Assignment: Needed from the data below: every line from the one with "создания памятника и" up to and including the one with "финишной прямой", repeated exactly and with nothing else.

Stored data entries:
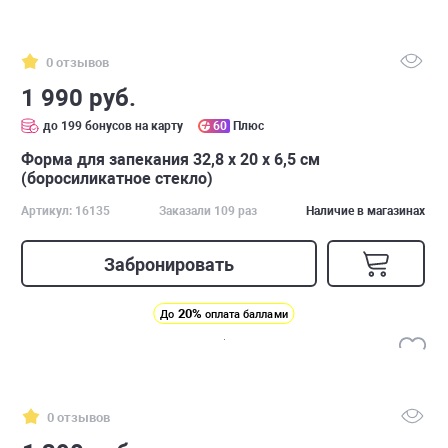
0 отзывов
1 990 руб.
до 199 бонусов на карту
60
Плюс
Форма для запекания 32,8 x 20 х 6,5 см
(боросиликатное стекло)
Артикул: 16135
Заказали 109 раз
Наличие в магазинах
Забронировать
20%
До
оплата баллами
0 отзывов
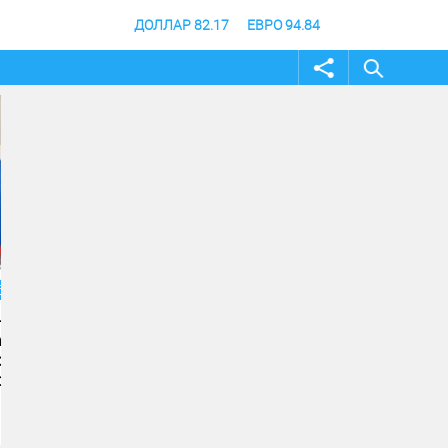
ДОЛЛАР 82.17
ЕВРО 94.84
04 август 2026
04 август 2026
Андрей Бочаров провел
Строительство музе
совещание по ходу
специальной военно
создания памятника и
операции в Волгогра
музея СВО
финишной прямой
---
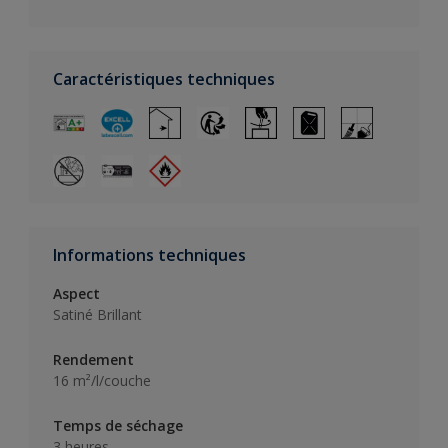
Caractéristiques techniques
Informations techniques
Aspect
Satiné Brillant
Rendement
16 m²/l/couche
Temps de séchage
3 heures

Completed task:
создания памятника и
операции в Волгогра
музея СВО
финишной прямой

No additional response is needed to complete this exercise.